Quite often salespeople feel price is the main factor in today’s business environment. However it has more to do with your technical expertise and what value your bring to the customer. Can the salespersons change their paradigm from price to cost of ownership?

Rajan Parulekar, rajan@paradigm-info.com

Who Says customer is the King?

It was a chilly December afternoon in Bangalore. We were at the Commercial Street in Bangalore. By around 2 pm when the shopping was over, we decided to have meals. On either sides of the road, there were MNC joints, one a McDonalds and the other KFC. To save the hassle of crossing the road, we got into KFC. The menu displayed on the wall was a series of combination of chicken pieces, French fries, Pepsi. Called as mini meals, value- add meals, combo meals with various  permutations & combinations, Pepsi was a common factor among all. It was quite dreadful to have Pepsi where the glass is topped with more than 50% ice on a chilly afternoon.
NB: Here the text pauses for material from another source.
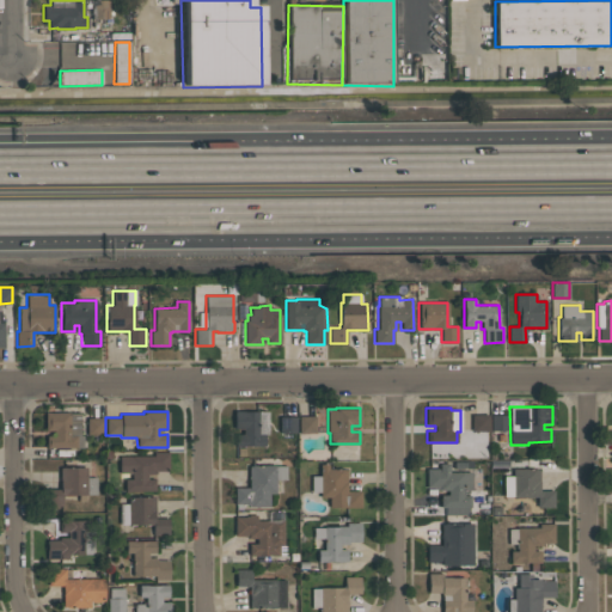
[(233,411),(268,411),(268,435),(264,435),(264,446),(236,446),(236,434),(243,434),(243,428),(234,428),(233,411)]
After considerable efforts, we were able to figure out a possibility of ordering a La-carte. Getting drinking water by default is out of question in an MNC joint. It affects the sale of Pepsi and Coke.  After finishing the meals, we requested for water. What was served after a long delay was the ice-cold version.  It was quite a struggle drinking such cold water on a chilly afternoon. We had to drink it sip-by-sip like  hot tea.

I go to a normal Darshini, Udipi restaurant. The waiter is not trained like the ones in the MNCs. Without being asked, he serves you drinking water and then you can order a dosa or an idly with coffee/tea. Why does training makes life difficult for customers?

Another example: I drove my car in a Shell petrol bunk. To avoid taken for a ride by the attendant, one  needs to be a Zen master and get into the present –moment awareness. The conversation goes as follows:

Attendant: Shall I fill  the tank with super petrol? (Remember, it is a closed question and it is easy to answer yes. The Super petrol is expensive by Rs 10 per litre vis-à-vis the normal petrol, the guy does not take the trouble to tell you this fact.)

I: ( with a calm disposition)  Please fill in the normal petrol.( You cannot afford to mumble NO as he can claim he heard it as Yes.)Attendant: Shall I top-up the tank?

I: Please fill only for Rs. 1000.                                                                                                                                                             Having missed his target twice, he makes a last feeble attempt.

Attendant: Can I help you with routine checkup like Oil check and coolant check?

I: how much will you charge?

Attendant: No, its free.

I: wonderful, please go ahead.

Attendant: (He opens the bonnet, takes out the oil indicator slider) The oil level is low. Your engine will seize anytime and it will damage the engine if you do not fill oil now.

I: How much will it cost?                                                                                                                                                                Attendant: Rs. 785/-

I: thanks for your advice.                                                                                                                                                                             I drive out after paying for the petrol. Last three weeks my car is still working fine.                                                                         Executives from KFC or Shell go through rigorous training vis-à-vis their Indian counterparts in Kamat/Shanbhag hotels or Indian Oil/Hindustan Petroleum .

Who says the customer is king but a hapless victim ( if gullible enough) who can be conned at the drop of hat?